I fear, though, that I will be too old to do hands-on, active, three-generational events with my grandchildren. I can envision that my go-to intergenerational activity will be hosting family sit-down dinners in my senior-living dining room. I hope my grandkids will enjoy salt-free foods.

This was my dad’s standard grandparenting event once he moved into Hebrew Senior Life when my kids were 12 and 9. I do hope, though, that I can better Dad and have the wherewithal to orchestrate active family events. I would like to babysit my potential grandchildren, provided I don’t need my own sitter.

Yet I understand that hands-on grandparenting is not the only scheme in the grandparenting playbook.
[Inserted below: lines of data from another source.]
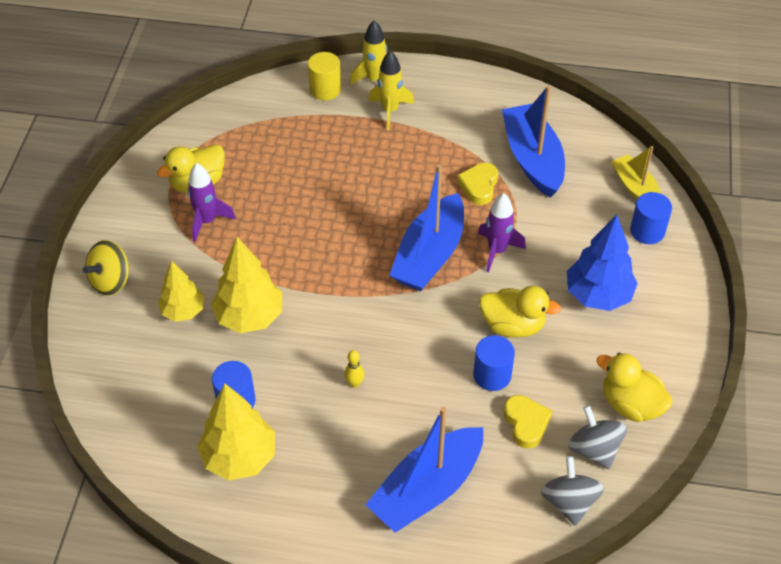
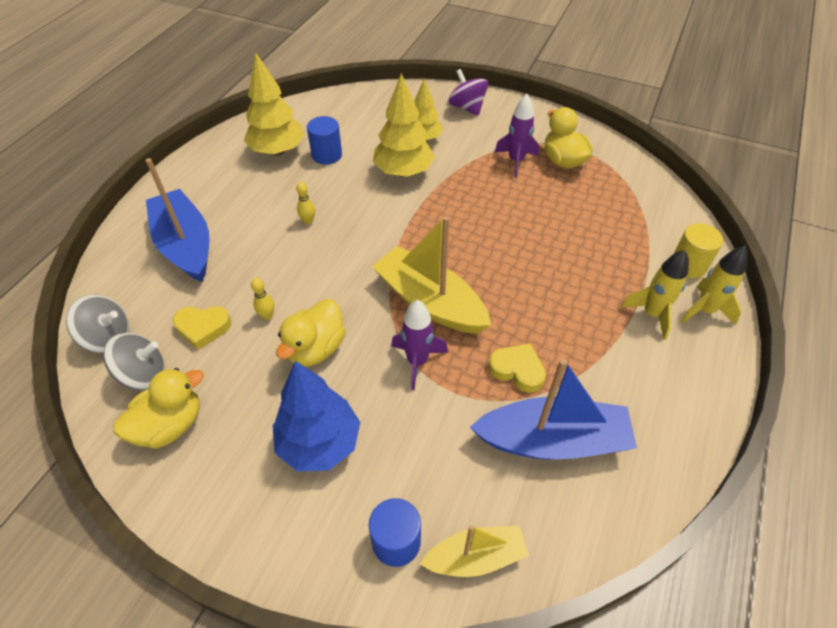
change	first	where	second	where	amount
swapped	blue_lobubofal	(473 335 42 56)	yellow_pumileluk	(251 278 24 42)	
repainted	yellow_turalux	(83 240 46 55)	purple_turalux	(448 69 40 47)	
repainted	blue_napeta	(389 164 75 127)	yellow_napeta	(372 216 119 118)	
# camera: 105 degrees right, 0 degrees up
My dad showed me this.

Though my dad did not engage in immersive, hands-on grandparenting because of his age, he demonstrated that you are never too late to do meaningful grandparenting.

My nephew mentioned to his grandfather (my dad) that, at age 20, he wanted a bar mitzvah. My dad, at age 94, took this request and ran with it. Several months later, in the function room of Dad’s Hebrew Senior Life complex, my nephew was called to a portable Torah in front of 80 or so guests.

Due to his age, Dad delegated many of the tasks, but he footed the bill and was the impetus for this event. He sat in his wheelchair and took in a perfect grandfatherly moment.

He died about six months later, leaving a wonderful grandfatherly legacy. I know all his four grandchildren were touched by this unique event.

I hope I can, if lucky enough to achieve grandfatherhood, proudly affix “Ask Me about Older Grandparenting” to my car … or my walker.


Bill Levine is a retired IT professional and active freelance writer. Bill aspires to be a humorist because it is easier to be pithy than funny.